* DOCUMENT TEXT:
☆ ☆ ☆ ☆ ☆ ☆ ☆
June 19, 2019

8 Min Read
Safety and Compliance Tips for Handling Combustible Dust
Image 1: Indoor flameless venting

Any facility that handles, transfers, packages, or processes powder- or dust-producing materials could face a high explosion risk from combustible dust. However, you might be surprised that operating an industrial dust collector is not always enough to completely mitigate this danger. If it isn’t designed properly for your application with the correct safety systems in place, the dust collector itself can become the source of a deflagration or explosion.

In a closed vessel like a dust collector, an explosion usually begins when a suspended cloud of combustible dust is present in high concentration inside the unit. As the fan draws in large volumes of air, it can pull an outside spark into the collector. When the spark collides with the dust cloud under pressure, it triggers an explosion. The source of the spark or ember could come from the production process, static electricity or even human carelessness.

Chapter 7 of National Fire Protection Association (NFPA) 654 Standard for the Prevention of Fire and Dust Explosions outlines the allowed explosion protection methods for process equipment. This standard requires facility operators to minimize the escape of dust in the maintenance and operation of equipment. Processors and manufacturers must also abide by the methods of fire and explosion protection for specific equipment as stated in the standard. And they must conduct a risk assessment to determine the level of protection necessary to achieve compliance.
☆ ☆ ☆ ☆ ☆ ☆ ☆
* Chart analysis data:
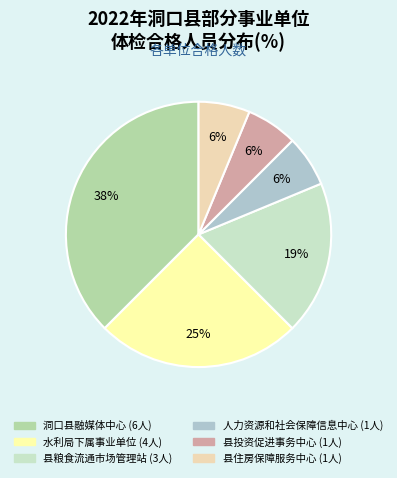

Is there a majority slice in this chart?

No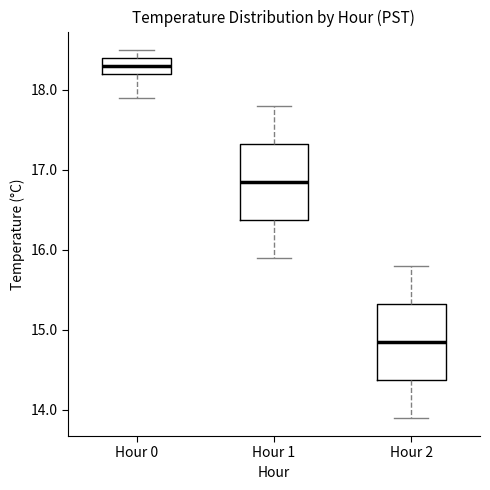

Reading left to right, transcribe this box plot: for each box, give where its median line is, the range the box spans, and where its two whiskers end, as read against the y-axis. The values are not printed on the chart, so give them approximately, as read against the axis.

Hour 0: median 18.3, box 18.2 to 18.4, whiskers 17.9 to 18.5
Hour 1: median 16.9, box 16.4 to 17.3, whiskers 15.9 to 17.8
Hour 2: median 14.9, box 14.4 to 15.3, whiskers 13.9 to 15.8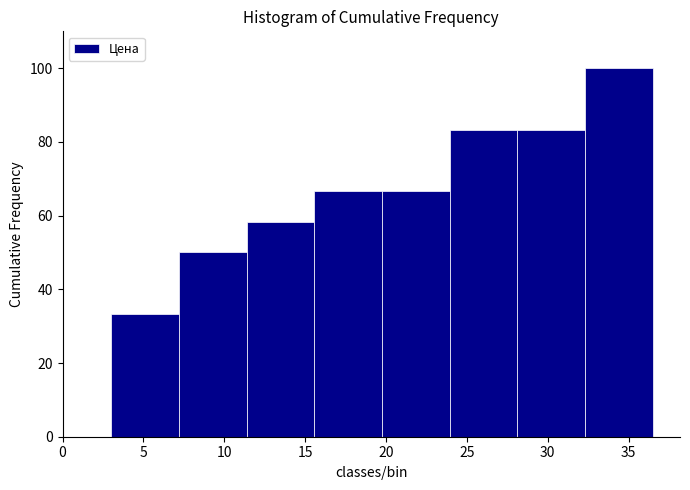

How tall is the bar that spans 3.0 to 7.0 on the x-axis? Neither the bar edges nor the heights are printed on the chart, so give them approximately, as read against the axes.

34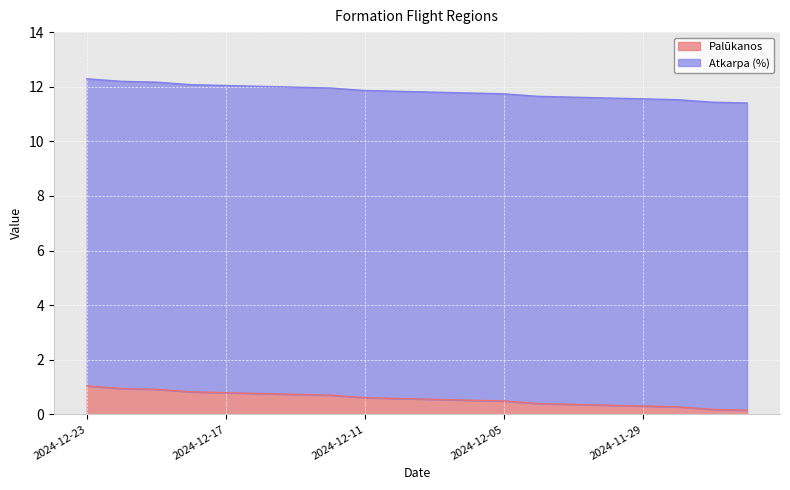

True or false: the data shows 0.9 at 2024-12-19.

True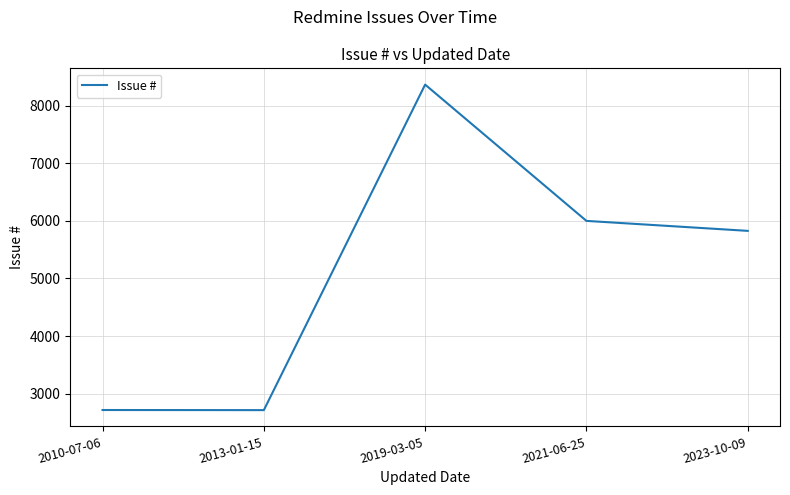

Which has a higher value, 2019-03-05 or 2013-01-15?

2019-03-05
☆ ☆ ☆ ☆ ☆ ☆ ☆
* TRY IT:
Answer these questions from the combustible dust safety article:
(a) What sources of a spark or ember does it name?
(b) Which chapter of NFPA 654 outlines the allowed explosion protection methods for process equipment?
(c) What must processors and manufacturers conduct to determine the level of protection needed for compliance?

* SOLUTION:
(a) The production process, static electricity, or human carelessness.
(b) Chapter 7.
(c) A risk assessment.